→ **What to work on**
Skip the images and return the records below exactly.
---------- Record extracts
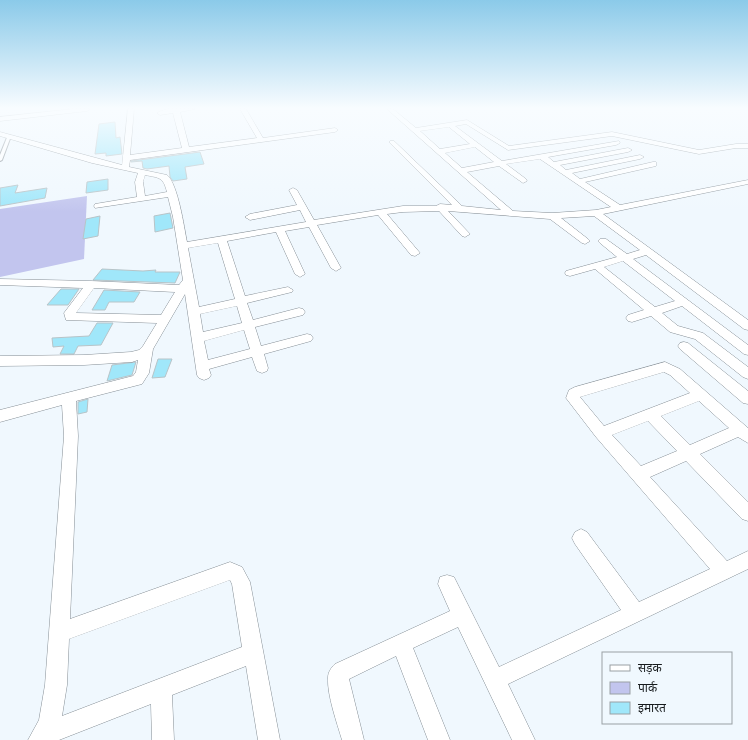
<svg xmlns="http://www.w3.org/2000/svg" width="748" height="740" viewBox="0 0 748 740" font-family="Rubik,'Noto Sans Devanagari',sans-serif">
<rect width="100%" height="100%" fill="#f0f8fe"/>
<polygon fill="#c2c5ee" points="87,196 84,259 0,277 0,209"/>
<g fill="#a0e7fa" stroke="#b8c4c8">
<polygon points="115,122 116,138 120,137 122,154 106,156 106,153 95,154 99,124"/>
<polygon points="200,152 204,164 185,167 187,179 173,181 170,177 169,166 147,169 143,168 142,161 131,162 131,161"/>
<polygon points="108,179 108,190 86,193 87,182"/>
<polygon points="18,185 15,193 47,188 45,198 0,206 0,188"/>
<polygon points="170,213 173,228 155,232 154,216"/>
<polygon points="100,216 98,236 83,239 86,219"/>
<polygon points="102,269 143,271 156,270 155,272 180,272 175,283 93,280"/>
<polygon points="61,289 79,289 68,305 47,305"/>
<polygon points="104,290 140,292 134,302 109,302 105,310 92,310"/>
<polygon points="97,323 113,323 101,345 78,346 74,354 60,354 64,346 53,347 52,338 89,336"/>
<polygon points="158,359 172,359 165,377 152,378"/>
<polygon points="136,362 132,375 107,381 112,365"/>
<polygon points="88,399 87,412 78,414 78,402"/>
</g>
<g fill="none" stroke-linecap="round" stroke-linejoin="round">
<g stroke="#868f96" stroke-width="2">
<polygon id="service" points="8,135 11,136 2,160 0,161 0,155"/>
</g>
<g stroke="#868f96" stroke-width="1">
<g id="minor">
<polygon points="73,109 90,109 87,111 0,121 0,117"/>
<path d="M128 109H134L130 155 182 148 173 113 160 115 157 113C166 107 185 108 195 109L180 112 189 147 257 138 240 109H246L263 138 335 128 338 130 335 132 130 160 129 167 167 175C178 184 184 227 187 242L306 222 300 210 250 220 245 217 250 214 297 205 289 190 293 188 297 190 314 220 403 206H436L440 204 452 205 390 143V141H394L462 206 501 210 387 109H393L416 128 467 120 509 146 612 132 699 150 736 144H748V148H736L699 154 612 136 508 150 466 124 455 126 502 161 619 141 620 143 616 145 548 157 554 162 628 148 632 150 628 152 560 165 566 170 640 155 644 157 640 159 572 173 580 179 653 162H656V166L585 182 620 205 748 180V184L603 214 748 320V330L744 329 646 255 633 259 748 345V355L744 354 682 306 662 313 678 326 703 333 748 367V379L743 377 695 339 670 332 651 316 632 322 628 321 626 318 628 315 644 310 595 269 570 276 566 275 565 273 566 271 617 257 600 243 598 241 600 239H606L627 254 640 250 594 216 561 218 588 239 590 241 585 244 582 243 550 219 448 211 470 234 465 237 462 236 439 211 403 212 387 214 420 253 415 256 411 255 378 215 317 225 341 268 336 271 331 268 309 227 285 231 305 274 300 277 295 274 276 232 227 241 245 296 288 287 293 290 292 292 247 303 253 320 299 308 303 309 305 312 303 315 255 327 261 346 307 334 311 335 313 338 311 341 264 354 268 368 267 371 262 373 257 371 252 357 209 369 211 375 209 378 204 380 199 378 197 375 185 294 153 349 149 373 142 384 76 401 78 436 70 619 230 562 242 567 250 582 280 740H258L246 666 172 695 174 740H152L151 704 59 740H28L39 720 45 685 64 436 62 405 0 422V410L133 376 136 372 138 360 132 362 84 365 0 366V356L84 355 131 352 139 350 143 346 157 323 66 320 64 313 83 288 0 285V279L91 281 179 285 183 280 173 217 168 197 95 208 94 206 95 204 137 197 135 182 138 173 92 163 0 136V132L122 165ZM449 127 470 144 440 149 420 131ZM475 147 494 162 462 168 445 153ZM540 159 611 207 596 210 552 213 513 211 467 172 499 166 523 183 527 181 526 179 506 164ZM145 175C160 178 163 177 167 192L145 196 143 182ZM218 243 235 299 199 307 188 248ZM623 261 675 301 655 307 604 267ZM94 288 175 292 161 315 76 313ZM237 306 242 323 203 332 200 314ZM244 330 250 349 208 360 204 341ZM230 580 232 584 242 647 62 716 67 685 69 639Z"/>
<polygon points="684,342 688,343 748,391 748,404 743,403 680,349 678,346 680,343"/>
<path d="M665 362 680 369 748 428V443L738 437 700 454 748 502V521L742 519 686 461 650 477 727 561 748 551V569L508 684 535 740H512L458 627 413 648 450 740H428L396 656 349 679 364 740H342C337 723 327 695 328 678 328 672 331 668 335 664L450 611 438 584 440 577 447 575 454 577 499 667 621 610 575 544 572 538 575 532 581 529 587 532 639 602 710 569 596 437 566 398 569 390 575 387ZM664 372 670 375 690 393 604 426 580 397ZM699 401 729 428 690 445 661 416ZM648 421 677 451 641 466 612 435Z"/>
</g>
</g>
<use href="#service" fill="#fff" fill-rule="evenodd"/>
<use href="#minor" fill="#fff" fill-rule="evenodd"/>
</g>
<linearGradient id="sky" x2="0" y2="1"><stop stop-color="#8bcae9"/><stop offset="0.51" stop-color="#f8fcff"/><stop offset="1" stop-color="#f8fcff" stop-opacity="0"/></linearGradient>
<rect width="748" height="212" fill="url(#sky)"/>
<rect x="602" y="652" width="130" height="72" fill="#f0f8fe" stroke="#99a0a4"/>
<rect x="610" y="665" width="20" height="6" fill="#ffffff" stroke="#99a0a4"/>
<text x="638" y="672" font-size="12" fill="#171b1d">सड़क</text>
<rect x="610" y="682" width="20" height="12" fill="#c2c5ee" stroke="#99a0a4"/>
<text x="638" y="692" font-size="12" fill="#171b1d">पार्क</text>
<rect x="610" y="702" width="20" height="12" fill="#a0e7fa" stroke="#99a0a4"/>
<text x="638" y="712" font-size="12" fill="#171b1d">इमारत</text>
</svg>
--------------------
→ **Your response**
<svg xmlns="http://www.w3.org/2000/svg" width="748" height="740" viewBox="0 0 748 740" font-family="Rubik,'Noto Sans Devanagari',sans-serif">
<rect width="100%" height="100%" fill="#f0f8fe"/>
<polygon fill="#c2c5ee" points="87,196 84,259 0,277 0,209"/>
<g fill="#a0e7fa" stroke="#b8c4c8">
<polygon points="115,122 116,138 120,137 122,154 106,156 106,153 95,154 99,124"/>
<polygon points="200,152 204,164 185,167 187,179 173,181 170,177 169,166 147,169 143,168 142,161 131,162 131,161"/>
<polygon points="108,179 108,190 86,193 87,182"/>
<polygon points="18,185 15,193 47,188 45,198 0,206 0,188"/>
<polygon points="170,213 173,228 155,232 154,216"/>
<polygon points="100,216 98,236 83,239 86,219"/>
<polygon points="102,269 143,271 156,270 155,272 180,272 175,283 93,280"/>
<polygon points="61,289 79,289 68,305 47,305"/>
<polygon points="104,290 140,292 134,302 109,302 105,310 92,310"/>
<polygon points="97,323 113,323 101,345 78,346 74,354 60,354 64,346 53,347 52,338 89,336"/>
<polygon points="158,359 172,359 165,377 152,378"/>
<polygon points="136,362 132,375 107,381 112,365"/>
<polygon points="88,399 87,412 78,414 78,402"/>
</g>
<g fill="none" stroke-linecap="round" stroke-linejoin="round">
<g stroke="#868f96" stroke-width="2">
<polygon id="service" points="8,135 11,136 2,160 0,161 0,155"/>
</g>
<g stroke="#868f96" stroke-width="1">
<g id="minor">
<polygon points="73,109 90,109 87,111 0,121 0,117"/>
<path d="M128 109H134L130 155 182 148 173 113 160 115 157 113C166 107 185 108 195 109L180 112 189 147 257 138 240 109H246L263 138 335 128 338 130 335 132 130 160 129 167 167 175C178 184 184 227 187 242L306 222 300 210 250 220 245 217 250 214 297 205 289 190 293 188 297 190 314 220 403 206H436L440 204 452 205 390 143V141H394L462 206 501 210 387 109H393L416 128 467 120 509 146 612 132 699 150 736 144H748V148H736L699 154 612 136 508 150 466 124 455 126 502 161 619 141 620 143 616 145 548 157 554 162 628 148 632 150 628 152 560 165 566 170 640 155 644 157 640 159 572 173 580 179 653 162H656V166L585 182 620 205 748 180V184L603 214 748 320V330L744 329 646 255 633 259 748 345V355L744 354 682 306 662 313 678 326 703 333 748 367V379L743 377 695 339 670 332 651 316 632 322 628 321 626 318 628 315 644 310 595 269 570 276 566 275 565 273 566 271 617 257 600 243 598 241 600 239H606L627 254 640 250 594 216 561 218 588 239 590 241 585 244 582 243 550 219 448 211 470 234 465 237 462 236 439 211 403 212 387 214 420 253 415 256 411 255 378 215 317 225 341 268 336 271 331 268 309 227 285 231 305 274 300 277 295 274 276 232 227 241 245 296 288 287 293 290 292 292 247 303 253 320 299 308 303 309 305 312 303 315 255 327 261 346 307 334 311 335 313 338 311 341 264 354 268 368 267 371 262 373 257 371 252 357 209 369 211 375 209 378 204 380 199 378 197 375 185 294 153 349 149 373 142 384 76 401 78 436 70 619 230 562 242 567 250 582 280 740H258L246 666 172 695 174 740H152L151 704 59 740H28L39 720 45 685 64 436 62 405 0 422V410L133 376 136 372 138 360 132 362 84 365 0 366V356L84 355 131 352 139 350 143 346 157 323 66 320 64 313 83 288 0 285V279L91 281 179 285 183 280 173 217 168 197 95 208 94 206 95 204 137 197 135 182 138 173 92 163 0 136V132L122 165ZM449 127 470 144 440 149 420 131ZM475 147 494 162 462 168 445 153ZM540 159 611 207 596 210 552 213 513 211 467 172 499 166 523 183 527 181 526 179 506 164ZM145 175C160 178 163 177 167 192L145 196 143 182ZM218 243 235 299 199 307 188 248ZM623 261 675 301 655 307 604 267ZM94 288 175 292 161 315 76 313ZM237 306 242 323 203 332 200 314ZM244 330 250 349 208 360 204 341ZM230 580 232 584 242 647 62 716 67 685 69 639Z"/>
<polygon points="684,342 688,343 748,391 748,404 743,403 680,349 678,346 680,343"/>
<path d="M665 362 680 369 748 428V443L738 437 700 454 748 502V521L742 519 686 461 650 477 727 561 748 551V569L508 684 535 740H512L458 627 413 648 450 740H428L396 656 349 679 364 740H342C337 723 327 695 328 678 328 672 331 668 335 664L450 611 438 584 440 577 447 575 454 577 499 667 621 610 575 544 572 538 575 532 581 529 587 532 639 602 710 569 596 437 566 398 569 390 575 387ZM664 372 670 375 690 393 604 426 580 397ZM699 401 729 428 690 445 661 416ZM648 421 677 451 641 466 612 435Z"/>
</g>
</g>
<use href="#service" fill="#fff" fill-rule="evenodd"/>
<use href="#minor" fill="#fff" fill-rule="evenodd"/>
</g>
<linearGradient id="sky" x2="0" y2="1"><stop stop-color="#8bcae9"/><stop offset="0.51" stop-color="#f8fcff"/><stop offset="1" stop-color="#f8fcff" stop-opacity="0"/></linearGradient>
<rect width="748" height="212" fill="url(#sky)"/>
<rect x="602" y="652" width="130" height="72" fill="#f0f8fe" stroke="#99a0a4"/>
<rect x="610" y="665" width="20" height="6" fill="#ffffff" stroke="#99a0a4"/>
<text x="638" y="672" font-size="12" fill="#171b1d">सड़क</text>
<rect x="610" y="682" width="20" height="12" fill="#c2c5ee" stroke="#99a0a4"/>
<text x="638" y="692" font-size="12" fill="#171b1d">पार्क</text>
<rect x="610" y="702" width="20" height="12" fill="#a0e7fa" stroke="#99a0a4"/>
<text x="638" y="712" font-size="12" fill="#171b1d">इमारत</text>
</svg>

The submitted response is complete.